Exponential moving average of weights

Background

Keeping an exponential moving average (EMA) of model weights is a cheap trick that often improves final accuracy: alongside the weights being trained, you maintain a smoothed "shadow" copy that lags behind and averages out the noise of individual SGD steps. At evaluation time you use the EMA weights, which sit closer to the center of the loss basin. It is standard in diffusion models, self-supervised learning (e.g. BYOL / mean teacher), and many SOTA training recipes.

Problem statement

Implement ema_update(ema, weights, decay=0.99) that performs one EMA step:

$$\text{ema} \leftarrow \beta \cdot \text{ema} + (1-\beta)\cdot \text{weights}$$

where $\beta$ is decay.

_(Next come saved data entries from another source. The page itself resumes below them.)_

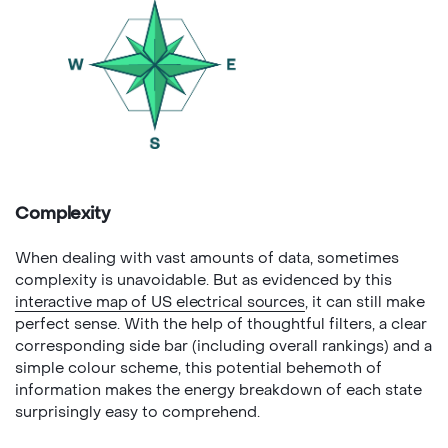
Complexity
When dealing with vast amounts of data, sometimes
complexity is unavoidable. But as evidenced by this
interactive map of US electrical sources
, it can still make
perfect sense. With the help of thoughtful filters, a clear
corresponding side bar (including overall rankings) and a
simple colour scheme, this potential behemoth of
information makes the energy breakdown of each state
surprisingly easy to comprehend.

Works on scalars or np.ndarray (elementwise).

Input

• ema — current shadow value(s) (scalar or np.ndarray).
• weights — current model weight value(s), same shape as ema.
• decay — float $\beta \in [0, 1]$; higher means slower, smoother tracking.

Output

The updated EMA value(s), same shape as the inputs.

Examples

Example 1

Input:  ema = 10.0, weights = 20.0, decay = 0.9
Output: 11.0

Explanation: $0.9\cdot 10 + 0.1\cdot 20 = 9 + 2 = 11$. The shadow weight moves 10% of the way toward the current weight.

Constraints

• The update is a convex combination: weight $\beta$ on the old EMA, $1-\beta$ on the new weights.
• Support elementwise application over arrays.

Notes

• A higher decay (e.g. 0.999) gives a slower, smoother average — it remembers more history; a lower decay tracks the live weights more closely.
• The EMA has an effective window of roughly $1/(1-\beta)$ steps, so $\beta=0.99$ averages over the last ~100 updates.